Data on duration and long-term protective effects of hepatitis A vaccines (HepA) have not been reviewed using a systematic approach. Our objective is to provide a comprehensive review of evidence on the duration of protection achieved by HepA, which is needed for revising existing vaccine policies. Limitations in data availability and implications for future research in this area are discussed.
A systematic literature review was conducted including all studies published between 1997 and 2011 reporting on long-term protection of HepA. The outcomes considered were hepatitis A virus (HAV) infection and sero-protection measured by anti-HAV antibodies after follow-up times of over 5 years post-vaccination.
299 studies were identified from MEDLINE and 51 studies from EMBASE. 13 manuscripts met our inclusion criteria. The maximum observation times and reported persistence levels of sero-protective anti-HAV antibodies was 15 years for live attenuated HepA and 14 years for inactivated HepA. All data were from observational studies and showed that higher number of doses of live attenuated vaccine led to higher seropositivity and GMT, but dosage and schedule did not significantly impact the long-term protection following inactivated vaccine. Few comparisons were made between the two vaccine types indicating highest levels of antibody titers achieved by multiple doses of live attenuated vaccines 7 years post-vaccination.

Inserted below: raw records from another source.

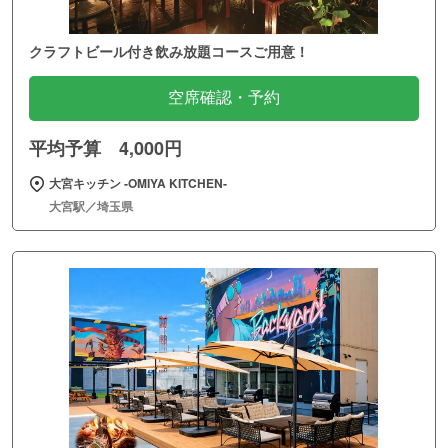
クラフトビール付き飲み放題コースご用意！
空席確認・予約
平均予算 4,000円
大宮キッチン ‐OMIYA KITCHEN‐
大宮駅／埼玉県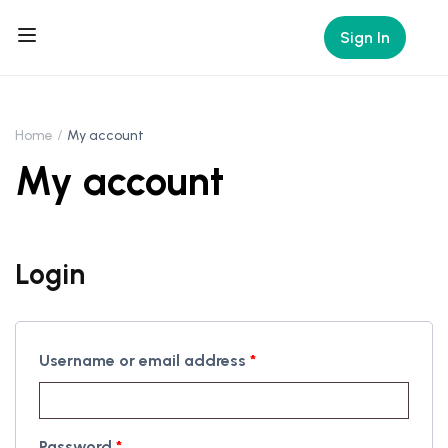
Sign In
Home
My account
My account
Login
Username or email address
*
Password
*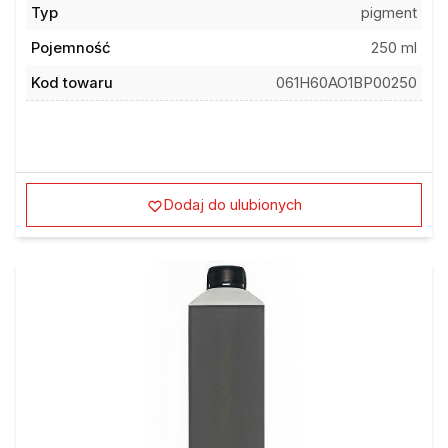
Typ
pigment
Pojemność
250 ml
Kod towaru
061H60AO1BP00250
Dodaj do ulubionych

Available data indicate that both inactivated and live attenuated HepA are capable of providing protection up to 15 years as defined by currently accepted, conservative correlates of protection. Further investigations are needed to continue to monitor the long-term protection afforded by these vaccines. Standardized methods are required for vaccine-follow-up studies including assessment of co-variables potentially affecting long-term protection.
尚未采用系统方法来评估甲型肝炎疫苗(HepA)的持续时间和长期保护效果。我们的目的是全面回顾 HepA 可实现的保护持续时间方面的证据,这是修订现有疫苗政策所必需的。讨论了数据获取方面的局限性以及对该领域未来研究的影响。
对 1997 年至 2011 年间发表的所有关于 HepA 长期保护的研究进行了系统文献回顾,报告了随访时间超过 5 年的甲型肝炎病毒(HAV)感染和血清保护情况。
从 MEDLINE 中确定了 299 项研究,从 EMBASE 中确定了 51 项研究。有 13 篇文献符合纳入标准。活疫苗和灭活疫苗的最长观察时间和报告的保护性抗-HAV 抗体持续时间分别为 15 年和 14 年。所有数据均来自观察性研究,表明活疫苗接种剂量越高,血清阳性率和 GMT 越高,但剂量和方案对接种灭活疫苗后的长期保护作用没有显著影响。两种疫苗类型之间的比较很少,表明活疫苗多次接种可获得最高水平的抗体滴度,在接种后 7 年达到最高水平。
现有数据表明,灭活疫苗和减毒活疫苗都能提供长达 15 年的保护,这是目前公认的保护性相关指标所定义的。需要进一步调查以继续监测这些疫苗提供的长期保护。疫苗随访研究需要采用标准化方法,评估可能影响长期保护的协变量。